I received five litres of virgin coconut oil in an unassuming white container. Eagerly, I pried off the lid and a wonderful, rich aroma of coconut filled the room. Solid at room temperature, coconut oil appears as a chunky white mass which is easily cut by a butter knife or spoon. A quick taste test indicated a strong suggestion of coconut, and opened my mind to a myriad of interesting possibilities.
Before I get into the cooking, I'd like to discuss some of the numerous health benefits that have been ascribed to coconut oil. Coconut oil is high in lauric acid, which is believed to have anti-microbial properties. As well, studies have shown that coconut oil has the potential for aiding in weight loss, and that it has a slightly lower caloric load than most oils. And, although I didn't personally try it, coconut oil is supposed to be very good for cosmetic use and makes an excellent conditioner for hair and moisturizer for skin, with the added bonus of smelling nice and making you delicious. There is a veritable laundry list of benefits available online, and coconut oil is firmly entrenched as a part of many traditional remedies. On the personal side, I did notice that after consuming anything cooked in coconut oil I did feel more energetic and my mood improved.

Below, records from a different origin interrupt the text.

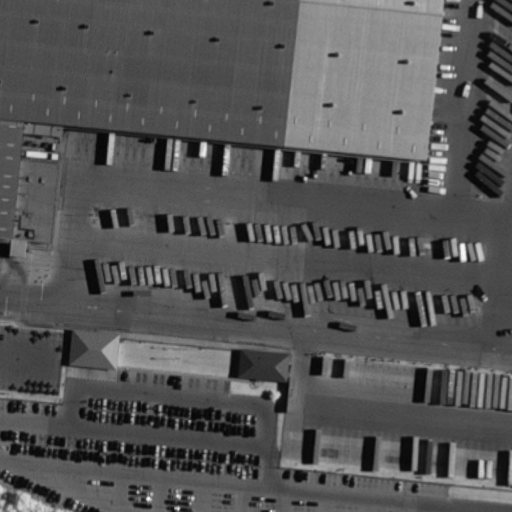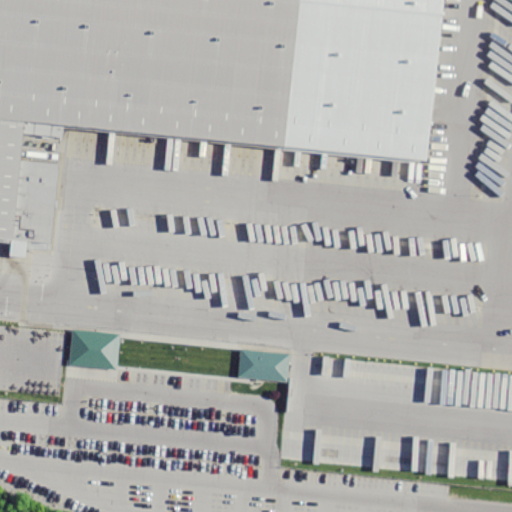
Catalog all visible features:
building: (209, 81)
building: (209, 81)
road: (458, 104)
road: (235, 190)
road: (294, 263)
road: (510, 311)
road: (508, 314)
road: (252, 319)
road: (509, 346)
building: (93, 348)
building: (94, 348)
road: (28, 360)
building: (264, 364)
building: (265, 366)
road: (189, 394)
road: (366, 414)
road: (169, 435)
road: (15, 463)
road: (259, 485)
road: (120, 490)
road: (160, 494)
road: (204, 496)
road: (245, 498)
road: (283, 500)
road: (325, 502)
road: (367, 504)
road: (408, 506)
road: (450, 508)
road: (492, 510)
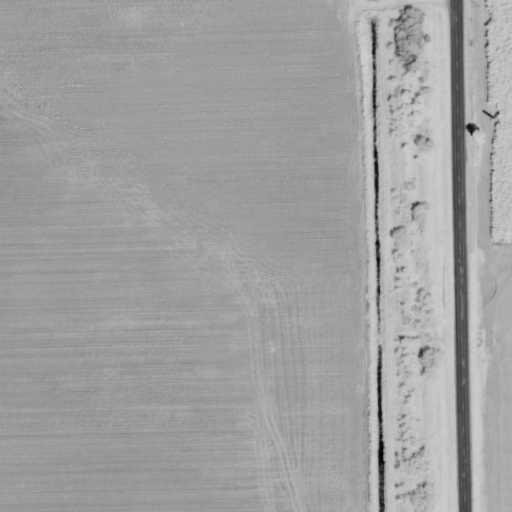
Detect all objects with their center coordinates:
road: (406, 4)
road: (461, 255)
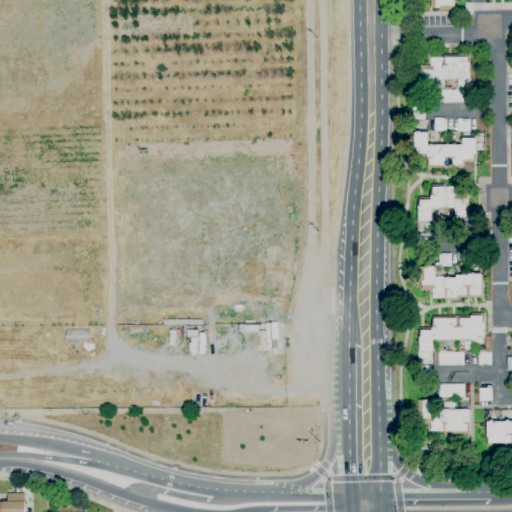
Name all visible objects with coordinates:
building: (440, 4)
building: (442, 5)
road: (480, 13)
road: (405, 16)
road: (443, 34)
road: (395, 35)
building: (445, 69)
building: (445, 70)
building: (451, 95)
building: (450, 96)
road: (469, 110)
building: (440, 124)
building: (462, 125)
building: (463, 125)
road: (505, 135)
road: (368, 150)
building: (446, 151)
building: (444, 152)
road: (498, 168)
crop: (147, 202)
park: (170, 202)
building: (443, 202)
building: (441, 206)
building: (422, 238)
building: (444, 259)
road: (316, 260)
building: (444, 260)
building: (451, 284)
building: (449, 285)
road: (319, 300)
road: (421, 309)
road: (505, 320)
road: (362, 323)
building: (242, 328)
building: (452, 331)
building: (449, 333)
building: (473, 349)
building: (484, 357)
building: (449, 358)
building: (451, 358)
road: (498, 364)
building: (509, 364)
building: (423, 371)
road: (470, 375)
road: (363, 388)
building: (450, 390)
building: (452, 391)
building: (485, 394)
building: (442, 417)
building: (444, 417)
building: (499, 432)
building: (498, 435)
road: (330, 451)
road: (83, 453)
road: (55, 459)
road: (380, 459)
road: (4, 461)
road: (357, 462)
road: (185, 470)
road: (412, 480)
road: (91, 484)
road: (186, 486)
road: (63, 489)
road: (145, 489)
road: (242, 491)
road: (500, 491)
road: (402, 492)
road: (471, 492)
road: (314, 493)
road: (381, 502)
building: (12, 503)
building: (14, 503)
road: (352, 503)
road: (123, 505)
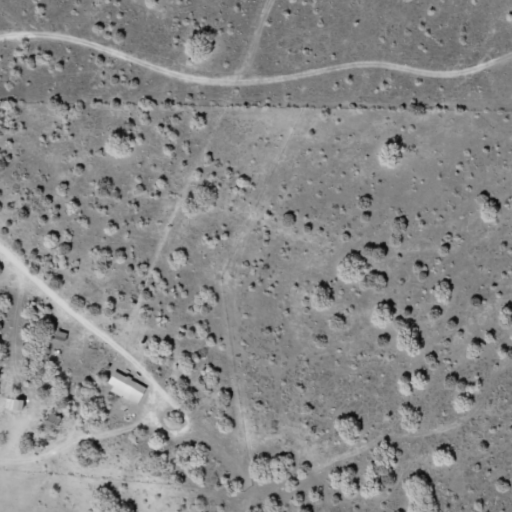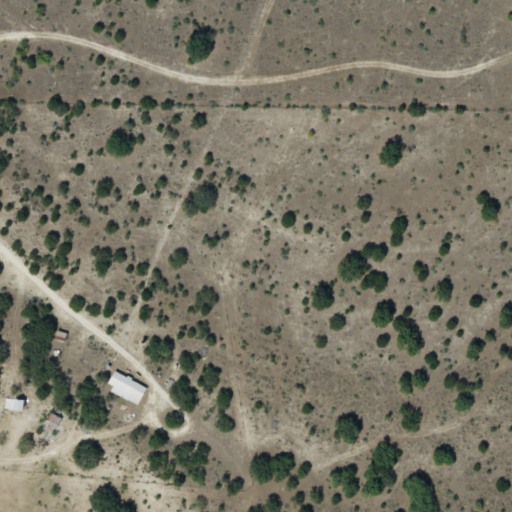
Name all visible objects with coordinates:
road: (252, 76)
road: (94, 322)
building: (127, 389)
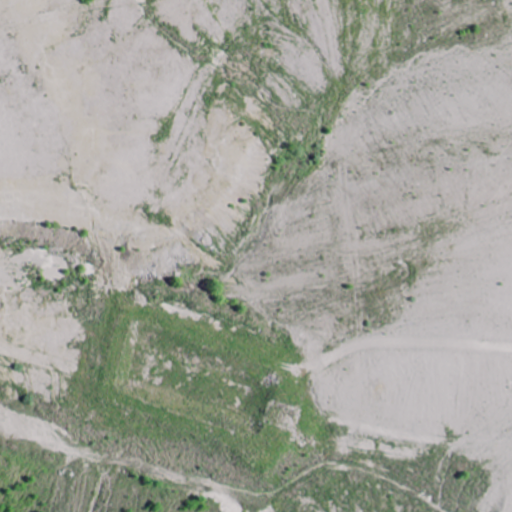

The first thing I cooked with coconut oil was eggs, easy over. I am the queen of broken yolks, something always sticks to the pan, or I slip and create sad, broken piles of egg. However, the first time I attempted it with coconut oil; I created picture perfect eggs, a feat I was able to reproduce numerous other times with no other change in technique. The eggs tasted fine, none of the coconut flavour of the oil transferred to them.
My next step was to determine what the coconut flavour will transfer to. I roasted pumpkin seeds, and in the process discovered that a little coconut oil goes a long way. The seeds had a definite flavour of coconut, though it was not at all unpleasant, simply unconventional. I also tried the oil in some pre-made dry noodle mixes, and the flavour carried over as well. It seems that the flavour mostly carries over into foods with high starch content.
When frying vegetables, such as in a stir-fry or a curry, I've found that coconut oil leaves vegetables crispier and less soggy as compared to other oils. It's not greasy, so it leaves the texture of the food intact.
The grand finale was home-made pizza dough. My pizzas are deep dish with a light and fluffy crust. I substituted my usual unsalted butter for coconut oil. The crust turned out wonderfully, fluffy and moist. There was no coconut flavour to be detected.
To conclude, coconut oil is a great addition to any pantry. I'll leave you with my pizza crust recipe, which can be halved for a regular crust.
Place the following ingredients in order into a bread maker with a "Dough" setting:
2 ½ cups beer (blondes or reds work best, water can be used as well)
2 cloves of crushed garlic
2 tbsp. coconut oil
4 tbsp. sugar
1 tsp. salt
5 ½ cups white flour
2 ½ tsp. yeast
While dough is kneading, add 1 tsp. each of basil, oregano, thyme and parsley.
Bake at 425F for 15-25 minutes until edges of crust are golden and cheese is bubbly.